#### What the task asks:
Output only the lines of the entries that follow, starting at the one with "photomicrograph is of" and running down to the one with "expression analysis of", both included and unchanged.

Stored data entries
*** Begin section ***

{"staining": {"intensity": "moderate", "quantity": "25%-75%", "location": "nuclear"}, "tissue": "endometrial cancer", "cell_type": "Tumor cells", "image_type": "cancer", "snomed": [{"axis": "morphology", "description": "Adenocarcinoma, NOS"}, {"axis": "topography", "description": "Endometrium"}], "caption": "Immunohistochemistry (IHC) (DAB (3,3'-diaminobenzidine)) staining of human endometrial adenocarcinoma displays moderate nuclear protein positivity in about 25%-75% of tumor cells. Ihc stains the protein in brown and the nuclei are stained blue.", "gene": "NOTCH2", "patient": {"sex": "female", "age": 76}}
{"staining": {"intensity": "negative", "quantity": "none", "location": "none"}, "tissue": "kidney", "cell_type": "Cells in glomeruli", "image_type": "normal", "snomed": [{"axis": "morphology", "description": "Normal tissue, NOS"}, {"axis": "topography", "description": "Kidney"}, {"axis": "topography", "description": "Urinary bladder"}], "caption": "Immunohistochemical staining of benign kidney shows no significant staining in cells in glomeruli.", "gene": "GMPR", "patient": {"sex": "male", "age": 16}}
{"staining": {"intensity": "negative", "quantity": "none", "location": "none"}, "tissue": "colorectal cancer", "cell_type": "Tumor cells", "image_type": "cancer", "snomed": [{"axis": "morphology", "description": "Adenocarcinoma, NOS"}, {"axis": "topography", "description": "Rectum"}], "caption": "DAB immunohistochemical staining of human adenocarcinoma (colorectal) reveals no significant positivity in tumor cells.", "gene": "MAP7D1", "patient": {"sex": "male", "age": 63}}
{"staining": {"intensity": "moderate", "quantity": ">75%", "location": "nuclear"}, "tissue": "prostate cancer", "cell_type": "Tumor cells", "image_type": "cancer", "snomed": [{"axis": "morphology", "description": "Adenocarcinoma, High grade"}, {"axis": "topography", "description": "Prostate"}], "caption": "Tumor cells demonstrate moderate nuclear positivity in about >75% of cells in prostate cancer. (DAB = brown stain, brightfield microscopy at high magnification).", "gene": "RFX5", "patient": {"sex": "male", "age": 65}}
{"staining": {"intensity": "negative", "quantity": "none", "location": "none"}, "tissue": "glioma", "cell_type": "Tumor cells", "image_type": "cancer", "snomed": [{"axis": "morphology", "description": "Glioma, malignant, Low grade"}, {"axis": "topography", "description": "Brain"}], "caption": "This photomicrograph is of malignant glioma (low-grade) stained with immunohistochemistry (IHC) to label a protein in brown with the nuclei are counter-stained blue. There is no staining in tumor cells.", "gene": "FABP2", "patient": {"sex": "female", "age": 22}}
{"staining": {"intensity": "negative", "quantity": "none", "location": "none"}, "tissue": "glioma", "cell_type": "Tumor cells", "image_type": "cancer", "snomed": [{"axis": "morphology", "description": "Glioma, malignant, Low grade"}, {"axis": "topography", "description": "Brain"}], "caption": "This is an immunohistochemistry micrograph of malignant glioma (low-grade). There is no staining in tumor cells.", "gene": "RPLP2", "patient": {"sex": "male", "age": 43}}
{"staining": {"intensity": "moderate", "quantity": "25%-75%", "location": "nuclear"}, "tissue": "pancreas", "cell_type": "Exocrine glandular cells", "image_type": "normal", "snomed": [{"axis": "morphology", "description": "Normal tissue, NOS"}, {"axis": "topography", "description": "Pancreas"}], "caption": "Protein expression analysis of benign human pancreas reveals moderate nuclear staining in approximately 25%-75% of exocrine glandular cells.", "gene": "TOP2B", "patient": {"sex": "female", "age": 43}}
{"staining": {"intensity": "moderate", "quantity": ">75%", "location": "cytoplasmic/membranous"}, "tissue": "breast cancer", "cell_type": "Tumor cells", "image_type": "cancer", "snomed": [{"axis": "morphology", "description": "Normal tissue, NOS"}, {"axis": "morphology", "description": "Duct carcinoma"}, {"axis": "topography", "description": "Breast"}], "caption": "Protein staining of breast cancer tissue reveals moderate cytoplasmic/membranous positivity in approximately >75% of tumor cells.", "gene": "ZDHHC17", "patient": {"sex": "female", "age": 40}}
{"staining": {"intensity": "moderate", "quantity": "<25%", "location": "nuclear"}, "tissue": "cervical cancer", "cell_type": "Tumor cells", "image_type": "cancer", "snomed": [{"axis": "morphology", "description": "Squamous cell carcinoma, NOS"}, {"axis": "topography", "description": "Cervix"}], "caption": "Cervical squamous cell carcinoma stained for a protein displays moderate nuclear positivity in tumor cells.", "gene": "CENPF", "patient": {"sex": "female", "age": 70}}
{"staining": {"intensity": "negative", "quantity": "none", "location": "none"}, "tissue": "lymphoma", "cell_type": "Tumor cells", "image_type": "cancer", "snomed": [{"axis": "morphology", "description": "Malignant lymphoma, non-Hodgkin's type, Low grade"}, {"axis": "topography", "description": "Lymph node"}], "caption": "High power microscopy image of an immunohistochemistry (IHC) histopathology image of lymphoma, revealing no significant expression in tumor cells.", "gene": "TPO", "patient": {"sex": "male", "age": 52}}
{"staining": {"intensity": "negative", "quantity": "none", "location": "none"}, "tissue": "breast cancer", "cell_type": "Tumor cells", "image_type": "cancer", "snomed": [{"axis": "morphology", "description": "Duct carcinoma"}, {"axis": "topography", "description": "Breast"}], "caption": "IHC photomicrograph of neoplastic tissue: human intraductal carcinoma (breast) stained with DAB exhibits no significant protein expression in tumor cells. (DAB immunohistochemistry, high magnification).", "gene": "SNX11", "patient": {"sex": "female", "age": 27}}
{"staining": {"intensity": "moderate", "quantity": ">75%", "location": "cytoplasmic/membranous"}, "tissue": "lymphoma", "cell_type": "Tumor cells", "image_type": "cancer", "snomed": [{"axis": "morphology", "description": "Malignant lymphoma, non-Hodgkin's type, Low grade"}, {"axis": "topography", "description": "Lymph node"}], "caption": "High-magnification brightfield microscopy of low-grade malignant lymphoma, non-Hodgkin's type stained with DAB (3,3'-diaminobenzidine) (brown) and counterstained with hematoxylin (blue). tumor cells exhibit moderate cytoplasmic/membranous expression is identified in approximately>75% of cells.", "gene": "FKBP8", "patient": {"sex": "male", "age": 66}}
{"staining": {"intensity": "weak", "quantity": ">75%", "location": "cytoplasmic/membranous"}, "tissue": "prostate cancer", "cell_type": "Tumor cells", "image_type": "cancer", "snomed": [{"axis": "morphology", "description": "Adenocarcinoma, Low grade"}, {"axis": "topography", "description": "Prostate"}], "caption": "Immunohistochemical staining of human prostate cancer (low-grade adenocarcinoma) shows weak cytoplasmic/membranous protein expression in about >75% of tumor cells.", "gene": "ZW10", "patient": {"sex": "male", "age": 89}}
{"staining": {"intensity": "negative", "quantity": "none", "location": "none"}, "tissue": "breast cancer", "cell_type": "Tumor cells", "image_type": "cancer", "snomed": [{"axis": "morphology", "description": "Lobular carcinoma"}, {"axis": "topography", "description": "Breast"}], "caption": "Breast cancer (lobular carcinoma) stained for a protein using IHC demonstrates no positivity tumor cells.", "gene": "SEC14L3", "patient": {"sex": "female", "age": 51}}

*** End section ***

#### Output of the task:
{"staining": {"intensity": "negative", "quantity": "none", "location": "none"}, "tissue": "glioma", "cell_type": "Tumor cells", "image_type": "cancer", "snomed": [{"axis": "morphology", "description": "Glioma, malignant, Low grade"}, {"axis": "topography", "description": "Brain"}], "caption": "This photomicrograph is of malignant glioma (low-grade) stained with immunohistochemistry (IHC) to label a protein in brown with the nuclei are counter-stained blue. There is no staining in tumor cells.", "gene": "FABP2", "patient": {"sex": "female", "age": 22}}
{"staining": {"intensity": "negative", "quantity": "none", "location": "none"}, "tissue": "glioma", "cell_type": "Tumor cells", "image_type": "cancer", "snomed": [{"axis": "morphology", "description": "Glioma, malignant, Low grade"}, {"axis": "topography", "description": "Brain"}], "caption": "This is an immunohistochemistry micrograph of malignant glioma (low-grade). There is no staining in tumor cells.", "gene": "RPLP2", "patient": {"sex": "male", "age": 43}}
{"staining": {"intensity": "moderate", "quantity": "25%-75%", "location": "nuclear"}, "tissue": "pancreas", "cell_type": "Exocrine glandular cells", "image_type": "normal", "snomed": [{"axis": "morphology", "description": "Normal tissue, NOS"}, {"axis": "topography", "description": "Pancreas"}], "caption": "Protein expression analysis of benign human pancreas reveals moderate nuclear staining in approximately 25%-75% of exocrine glandular cells.", "gene": "TOP2B", "patient": {"sex": "female", "age": 43}}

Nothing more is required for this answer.